Using the records below, filter out every line that lacks "cookies" and copy the rest.
-------- MATERIAL TO PROCESS
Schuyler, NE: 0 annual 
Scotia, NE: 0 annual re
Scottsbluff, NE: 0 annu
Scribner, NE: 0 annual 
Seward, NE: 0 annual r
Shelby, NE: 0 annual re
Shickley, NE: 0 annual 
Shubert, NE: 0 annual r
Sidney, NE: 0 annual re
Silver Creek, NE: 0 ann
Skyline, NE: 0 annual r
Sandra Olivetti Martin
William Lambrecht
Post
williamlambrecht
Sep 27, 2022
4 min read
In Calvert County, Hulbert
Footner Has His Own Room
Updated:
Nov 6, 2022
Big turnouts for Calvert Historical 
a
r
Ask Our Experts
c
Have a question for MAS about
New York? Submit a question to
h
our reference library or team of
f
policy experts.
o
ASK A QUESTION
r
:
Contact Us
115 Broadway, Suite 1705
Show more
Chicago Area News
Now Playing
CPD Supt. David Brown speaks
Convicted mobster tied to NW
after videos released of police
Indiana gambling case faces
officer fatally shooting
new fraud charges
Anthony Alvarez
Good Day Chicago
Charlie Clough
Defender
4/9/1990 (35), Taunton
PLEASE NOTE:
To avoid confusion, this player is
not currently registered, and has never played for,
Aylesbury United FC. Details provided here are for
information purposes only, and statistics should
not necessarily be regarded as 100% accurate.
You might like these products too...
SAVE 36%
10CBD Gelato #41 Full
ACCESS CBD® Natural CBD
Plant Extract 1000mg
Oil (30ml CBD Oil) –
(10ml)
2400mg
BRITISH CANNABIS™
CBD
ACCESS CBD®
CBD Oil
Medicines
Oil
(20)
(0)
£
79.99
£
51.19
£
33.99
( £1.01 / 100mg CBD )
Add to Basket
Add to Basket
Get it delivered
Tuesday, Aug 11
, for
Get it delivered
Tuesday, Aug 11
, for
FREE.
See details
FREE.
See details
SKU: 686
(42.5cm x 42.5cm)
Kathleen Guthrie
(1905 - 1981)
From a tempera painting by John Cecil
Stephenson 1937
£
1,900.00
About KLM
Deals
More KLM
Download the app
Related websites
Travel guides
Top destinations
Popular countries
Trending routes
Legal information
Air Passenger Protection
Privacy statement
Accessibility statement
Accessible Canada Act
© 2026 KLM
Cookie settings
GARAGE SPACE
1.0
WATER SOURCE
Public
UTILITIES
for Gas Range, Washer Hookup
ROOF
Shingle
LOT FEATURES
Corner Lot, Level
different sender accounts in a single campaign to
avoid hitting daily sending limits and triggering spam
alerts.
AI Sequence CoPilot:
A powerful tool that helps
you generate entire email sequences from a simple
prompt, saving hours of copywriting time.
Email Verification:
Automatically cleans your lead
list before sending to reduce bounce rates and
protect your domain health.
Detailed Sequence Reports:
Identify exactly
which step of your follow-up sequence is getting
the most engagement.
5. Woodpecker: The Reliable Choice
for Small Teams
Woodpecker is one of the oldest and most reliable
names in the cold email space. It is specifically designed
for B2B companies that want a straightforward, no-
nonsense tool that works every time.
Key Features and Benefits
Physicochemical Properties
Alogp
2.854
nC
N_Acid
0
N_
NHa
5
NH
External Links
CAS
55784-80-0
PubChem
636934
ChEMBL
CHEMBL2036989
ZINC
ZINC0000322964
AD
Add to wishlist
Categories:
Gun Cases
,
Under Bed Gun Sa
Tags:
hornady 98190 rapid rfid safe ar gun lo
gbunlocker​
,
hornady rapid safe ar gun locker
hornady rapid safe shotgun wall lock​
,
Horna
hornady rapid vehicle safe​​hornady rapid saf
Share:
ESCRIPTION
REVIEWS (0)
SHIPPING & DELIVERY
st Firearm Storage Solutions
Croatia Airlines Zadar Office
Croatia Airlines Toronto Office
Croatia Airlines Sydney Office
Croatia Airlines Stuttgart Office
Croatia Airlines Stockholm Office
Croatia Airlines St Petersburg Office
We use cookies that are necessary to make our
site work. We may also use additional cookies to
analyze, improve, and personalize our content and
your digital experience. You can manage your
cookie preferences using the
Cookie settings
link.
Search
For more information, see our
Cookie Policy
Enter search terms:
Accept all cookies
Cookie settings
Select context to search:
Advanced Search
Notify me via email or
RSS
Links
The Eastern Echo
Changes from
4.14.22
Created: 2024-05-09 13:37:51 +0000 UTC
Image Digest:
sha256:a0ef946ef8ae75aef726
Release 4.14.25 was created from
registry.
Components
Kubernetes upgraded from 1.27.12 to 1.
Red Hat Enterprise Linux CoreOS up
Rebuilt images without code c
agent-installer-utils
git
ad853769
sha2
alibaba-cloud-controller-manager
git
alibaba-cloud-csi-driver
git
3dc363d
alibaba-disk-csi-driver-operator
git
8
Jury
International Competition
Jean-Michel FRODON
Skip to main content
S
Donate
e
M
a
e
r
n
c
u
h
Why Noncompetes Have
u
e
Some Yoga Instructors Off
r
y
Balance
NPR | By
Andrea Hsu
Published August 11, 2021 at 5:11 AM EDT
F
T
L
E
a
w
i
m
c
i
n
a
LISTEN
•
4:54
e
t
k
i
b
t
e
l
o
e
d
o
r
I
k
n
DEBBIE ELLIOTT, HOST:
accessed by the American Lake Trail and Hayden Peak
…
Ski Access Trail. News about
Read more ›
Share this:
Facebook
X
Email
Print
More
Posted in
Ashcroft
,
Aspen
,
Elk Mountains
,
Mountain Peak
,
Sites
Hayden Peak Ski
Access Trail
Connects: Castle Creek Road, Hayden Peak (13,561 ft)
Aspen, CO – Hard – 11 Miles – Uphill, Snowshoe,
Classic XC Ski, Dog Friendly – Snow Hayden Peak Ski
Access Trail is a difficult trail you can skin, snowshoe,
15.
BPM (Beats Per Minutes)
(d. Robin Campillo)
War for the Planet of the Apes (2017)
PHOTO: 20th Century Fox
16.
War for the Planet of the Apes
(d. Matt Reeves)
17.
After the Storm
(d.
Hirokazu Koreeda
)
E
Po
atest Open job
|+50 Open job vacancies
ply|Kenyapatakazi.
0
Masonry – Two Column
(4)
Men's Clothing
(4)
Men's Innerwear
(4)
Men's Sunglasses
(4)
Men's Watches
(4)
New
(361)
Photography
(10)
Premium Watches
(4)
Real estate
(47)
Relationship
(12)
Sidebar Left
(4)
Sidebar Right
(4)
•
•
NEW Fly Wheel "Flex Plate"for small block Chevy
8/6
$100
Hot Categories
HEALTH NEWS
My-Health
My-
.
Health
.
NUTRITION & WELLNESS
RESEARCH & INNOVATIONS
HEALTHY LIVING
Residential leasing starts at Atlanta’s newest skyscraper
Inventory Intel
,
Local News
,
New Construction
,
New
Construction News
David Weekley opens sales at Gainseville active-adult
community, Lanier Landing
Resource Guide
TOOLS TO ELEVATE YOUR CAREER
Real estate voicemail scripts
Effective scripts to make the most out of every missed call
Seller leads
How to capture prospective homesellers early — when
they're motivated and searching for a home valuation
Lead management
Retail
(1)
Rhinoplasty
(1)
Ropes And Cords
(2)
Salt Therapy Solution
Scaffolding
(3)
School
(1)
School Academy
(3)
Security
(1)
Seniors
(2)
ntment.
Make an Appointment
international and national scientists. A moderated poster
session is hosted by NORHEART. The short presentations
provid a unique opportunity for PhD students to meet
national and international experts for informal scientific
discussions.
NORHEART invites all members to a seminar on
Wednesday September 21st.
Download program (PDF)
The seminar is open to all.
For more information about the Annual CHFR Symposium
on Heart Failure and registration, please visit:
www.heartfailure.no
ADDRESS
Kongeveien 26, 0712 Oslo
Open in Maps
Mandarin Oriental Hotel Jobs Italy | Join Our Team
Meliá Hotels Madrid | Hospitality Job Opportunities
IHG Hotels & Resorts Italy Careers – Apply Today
----------------
◆ **SOLUTION TO THIS EXERCISE**
We use cookies that are necessary to make our
site work. We may also use additional cookies to
Accept all cookies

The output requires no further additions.